Friday, January 29, 2010

THE BAG LADY AND THE SHEEPHERDER

This handsome couple (who loved each other dearly) were my grandparents. Pearl Grant and David Lee.
Pearl was actually an educated lady, she went to the Brigham Young Academy and was an elementary school teacher, in Duchesne County until she got married and started a family. David and Pearl had seven children 4 boys and 3 girls.
David had a sixty acre homestead in the Rock Creek area of Duchesne and had a sizable herd of sheep. During the mid to late 1920's David sold his homestead so he could open an auto repair business in town, with his brother. Not long after getting the business up and going the country was hit with the "great depression" and the Lees lost everything they had. David and Pearl moved into a home in Charleston, Utah in an area that is now beneath Deer Creek Reservoir. After a house fire that destroyed their home David moved his family around several times but eventually went to work for US Steel in Orem, Utah, and built a home in the river bottoms area of Provo.
I was eight years old when Grandpa died so I don't remember much about him except that he had a mop of white hair that reminded me of Mark Twain, and it seemed that he smoked a lot.
I remember visiting Grandma in her home in Provo, where she had moved the bed into the living room next to the kitchen so she would not have to heat the whole house. She was always afraid that if the house was too warm it would start on fire (in addition to house fire in Charleston Pearl had been burned badly as a child, when her dress got too close to the stove). Grandma was a bit of an eccentric artistic type. She would walk the streets of Provo gathering "stuff" that she could make crafts with. I remember her making artificial flowers out of cellophane bread wrappers (her sons refused to let her leave them on any graves at the cemetery). She once gave us grand-kids small necklaces that she had made out of old tooth brushes by cutting the handles into small squares and stringing them together. She always had coffee cans full of buttons, broken ceramics or anything else that she found interesting. Just before Grandma died she was moved into a rest home, I remember that my Dad and his sister's husband took their trucks to her house and just loaded everything she had and took it to the dump. I don't think anybody even went through anything to see if there was something of value, either monetary or sentimental. In general I think most of Grandma's family (at least her children) saw her as a bit of a kook or nut case. But I always saw something more.
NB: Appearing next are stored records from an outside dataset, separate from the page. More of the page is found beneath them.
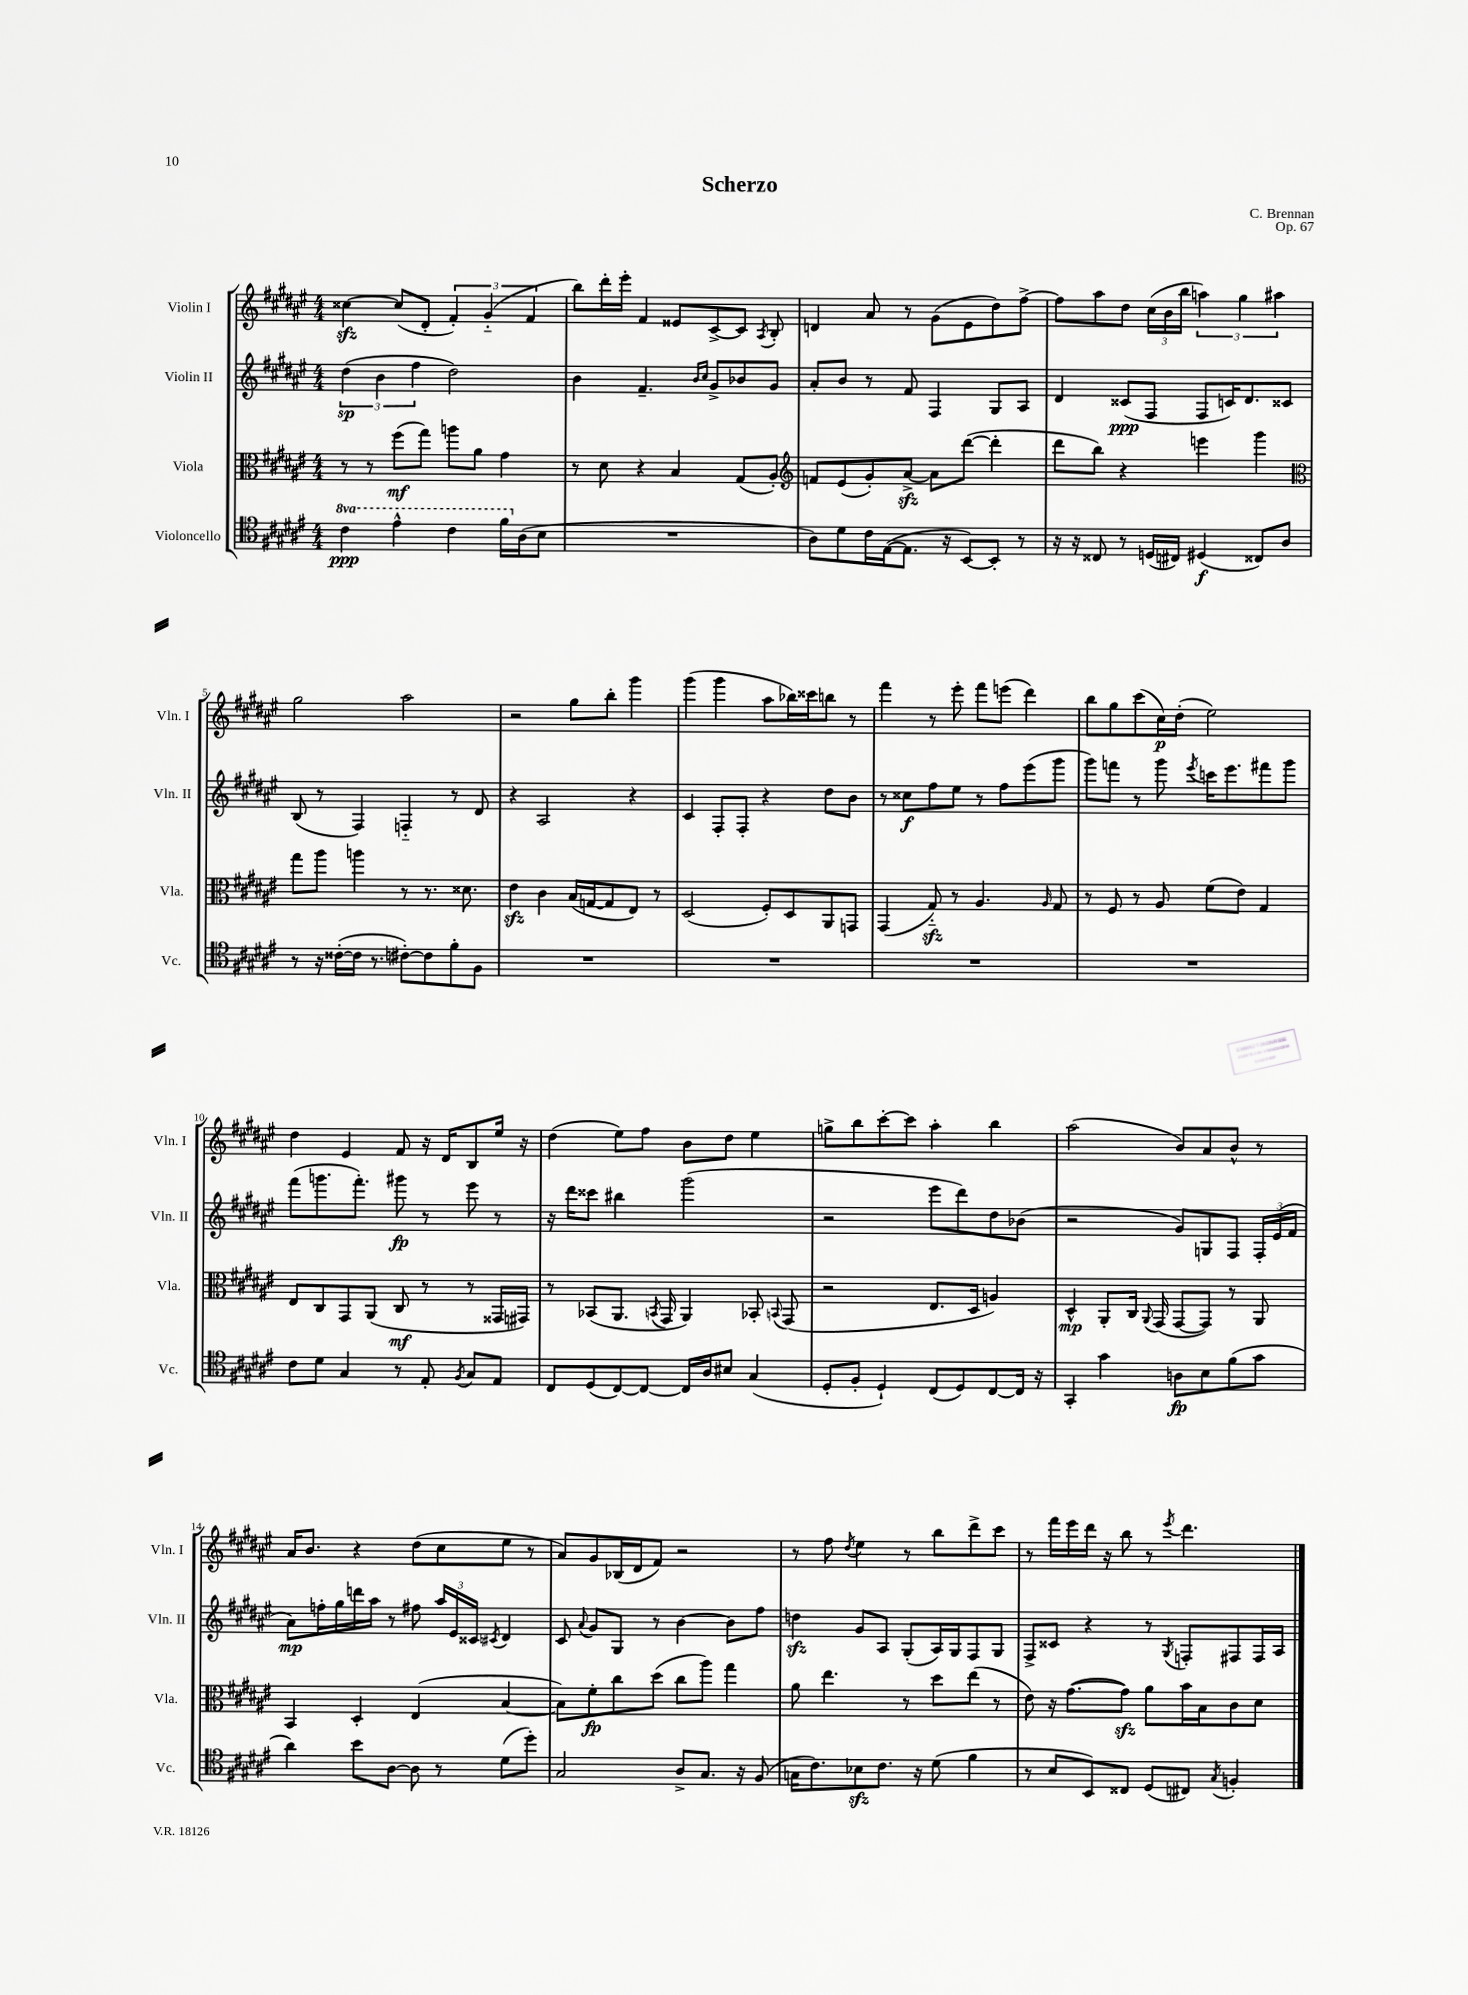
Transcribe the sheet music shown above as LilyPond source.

\header { title = "Scherzo" composer = "C. Brennan" opus = "Op. 67" }
<<
\new StaffGroup <<
\new Staff = "s0" \with { instrumentName = "Violin I" shortInstrumentName = "Vln. I" } {
    \clef treble \key fis \major \numericTimeSignature \time 4/4
    \autoBeamOff cisis''4~\sfz cisis''8[( dis'8]-. \tuplet 3/2 { fis'4-.) gis'4-_( fis'4 } |
    b''8[) dis'''16-. eis'''16]-. fis'4 eisis'8[ cis'8~-> cis'8] \acciaccatura { ais8 } b8-. |
    d'4 ais'8 r8 gis'8[( eis'8 dis''8) fis''8]~-> |
    fis''8[ ais''8 dis''8] \tuplet 3/2 { cis''16[( b'16 b''16] } \tuplet 3/2 { a''4) gis''4 ais''4 } |
    gis''2 ais''2 |
    r2 gis''8[ b''8]-. gis'''4 |
    gis'''4( gis'''4 ais''8[ bes''16) cisis'''16 b''8] r8 |
    fis'''4 r8 eis'''8-. fis'''8[ e'''8]( dis'''4) |
    b''8[ gis''8 cis'''8( cis''16\p) dis''16]-.( eis''2) |
    dis''4 eis'4 fis'8 r16 dis'16[ b8 eis''16] r16 |
    dis''4( eis''8[) fis''8] b'8[ dis''8] eis''4 |
    g''8[-> b''8 cis'''8~-. cis'''8] ais''4-. b''4 |
    ais''2( b'8[) ais'8 b'8]-^ r8 |
    ais'16[ b'8.] r4 dis''8[( cis''8 eis''8] r8 |
    ais'8[) gis'8 bes16( dis'16 fis'8]) r2 |
    r8 fis''8 \acciaccatura { dis''8 } eis''4 r8 b''8[ dis'''8-> cis'''8] |
    r8 fis'''16[ eis'''16 dis'''16] r16 b''8 r8 \acciaccatura { eis'''8 } dis'''4. \bar "|." |
}
\new Staff = "s1" \with { instrumentName = "Violin II" shortInstrumentName = "Vln. II" } {
    \clef treble \key fis \major \numericTimeSignature \time 4/4
    \autoBeamOff \tuplet 3/2 { dis''4\sp( b'4 fis''4 } dis''2) |
    b'4 fis'4.-- \grace { b'16[ cis''16] } gis'8[-> bes'8 gis'8] |
    ais'8[-. b'8] r8 fis'8 fis4 gis8[ ais8] |
    dis'4 cisis'8[\ppp( fis8] fis8[ c'16) dis'8. cisis'8] |
    b8( r8 fis4) f4-_ r8 dis'8 |
    r4 ais2 r4 |
    cis'4 fis8[-. fis8]-. r4 dis''8[ b'8] |
    r8 cisis''8[\f fis''8 eis''8] r8 fis''8[ eis'''8( gis'''8] |
    gis'''8[) f'''8] r8 gis'''8 \acciaccatura { eis'''8 } c'''16[ eis'''8. fis'''8 gis'''8] |
    fis'''8[( g'''8. fis'''8.]-.) gis'''8\fp r8 eis'''8 r8 |
    r16 dis'''16[ cisis'''8] bis''4 gis'''2( |
    r2 eis'''8[ dis'''8) dis''8 bes'8]( |
    r2 gis'8[) g8 fis8] \tuplet 3/2 { fis16[-. eis'16( fis'16] } |
    ais'8[\mp) f''16-. gis''16 d'''16 ais''16] r8 fis''8 \tuplet 3/2 { ais''16[ eis'16 cisis'16] } \acciaccatura { cis'8 } dis'4 |
    cis'8 \appoggiatura { ais'8 } gis'8[ gis8] r8 b'4~ b'8[ fis''8] |
    d''4\sfz gis'8[ ais8] gis8[-.( ais16) gis16 fis8 gis8] |
    fis8[-> cisis'8] r4 r8 \acciaccatura { gis8 } f8[-. fis8 fis16 ais16] \bar "|." |
}
\new Staff = "s2" \with { instrumentName = "Viola" shortInstrumentName = "Vla." } {
    \clef alto \key fis \major \numericTimeSignature \time 4/4
    \autoBeamOff r8 r8 fis''8[\mf( gis''8]) a''8[ ais'8] gis'4 |
    r8 dis'8 r4 b4 gis8[( ais8]-.) |
    \clef treble f'8[ eis'8( gis'8-.) ais'8]~->\sfz ais'8[ dis'''8]~( dis'''4-. |
    dis'''8[ b''8]) r4 e'''4 gis'''4 |
    \clef alto gis''8[ ais''8] a''4 r8 r8. disis'8. |
    eis'4\sfz cis'4 b16[( g16~ g8 eis8]) r8 |
    dis2( fis8[-.) dis8 ais,8 g,8] |
    gis,4( gis8-_\sfz) r8 ais4. \grace { ais16 } gis8 |
    r8 fis8 r8 ais8 fis'8[( eis'8]) gis4 |
    eis8[ cis8 gis,8 ais,8]( cis8\mf r8 r8 gisis,16[ gis,16]) |
    r8 bes,8[( ais,8.] \acciaccatura { b,8 } gis,16 ais,4) bes,8-. \appoggiatura { b,8 } gis,8( |
    r2 eis8.[ dis16] a4) |
    dis4-^\mp ais,8[-. cis16] \appoggiatura { ais,8 } gis,16( gis,8[~ gis,8]) r8 ais,8 |
    b,4 dis4-. eis4( b4~ |
    b8[) fis'8-.\fp cis''8 dis''8]( cis''8[ ais''8]) gis''4 |
    ais'8 eis''4. r8 dis''8[ eis''8]( r8 |
    eis'8) r16 gis'8.[~( gis'8]\sfz) ais'8[ b'16 b16 cis'8 dis'8] \bar "|." |
}
\new Staff = "s3" \with { instrumentName = "Violoncello" shortInstrumentName = "Vc." } {
    \clef tenor \key fis \major \numericTimeSignature \time 4/4 \set Staff.ottavationMarkups = #ottavation-simple-ordinals
    \autoBeamOff \ottava #1 cis''4\ppp eis''4-^ cis''4 fis''16[ \ottava #0 ais16( b8] |
    R1 |
    ais8[) dis'8 cis'16 eis16~( eis8.] r16 b,8[~) b,8]-. r8 |
    r16 r16 cisis8 r8 d16[( cis16]) dis4\f( cisis8[) ais8] |
    r8 r16 cisis'16[~-.( cisis'16] r8. cis'8[~-.) cis'8 fis'8-. fis8] |
    R1 |
    R1 |
    R1 |
    R1 |
    cis'8[ dis'8] gis4 r8 eis8-. \acciaccatura { fis8 } gis8[ eis8] |
    cis8[ dis8( cis8~) cis8]~ cis16[ ais16 bis8] gis4( |
    dis8[-. fis8]-. dis4-!) cis8[( dis8) cis8~ cis16] r16 |
    gis,4-. gis'4 a8[\fp b8 fis'8( gis'8] |
    ais'4) b'8[ ais8]~ ais8 r8 dis'8[( dis''8]-.) |
    gis2 ais8[-> gis8.] r16 fis8( |
    g16[ cis'8.) bes8\sfz cis'8.] r16 dis'8( fis'4 |
    r8 b8[ b,8) cisis8] dis8[( cis8]) \acciaccatura { gis8 } f4-. \bar "|." |
}
>>
>>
I was captivated by her artistic talents and her ability to see beauty in what others saw as junk.

Thursday, January 14, 2010

HOW BLESSED WE ARE


In the right hand side bar of my blog you will see a "flag counter" it tracks where in the world people are located that view this blog. Recently a flag appeared for a country I have never heard of. This prompted me to learn more.
The country is in Western Africa North of Ghana, and is known as Burkina Faso.
The country has a population of just over 15 million, and is about the size of Colorado. The life expectancy for a Male in this country is 50. They have an unemployment rate of 77% and about a 20% literacy rate.
They have very little industry and almost no agriculture. Most of the working adults leave the country for seasonal work in surrounding countries.
This is the first hit on my blog from the entire Continent of Africa and it amazes me that anyone is over there setting at a computer surfing the web at all.
I am so thankful that I was born and live in the United Sates,we are so blessed, or maybe even spoiled a little. We take so much for granted about our life style and the beauty that surrounds us. The ability we have to get in a car and go. We have houses to live in and food to eat. And even those that we call poor, are better off than the people of Bukina Faso.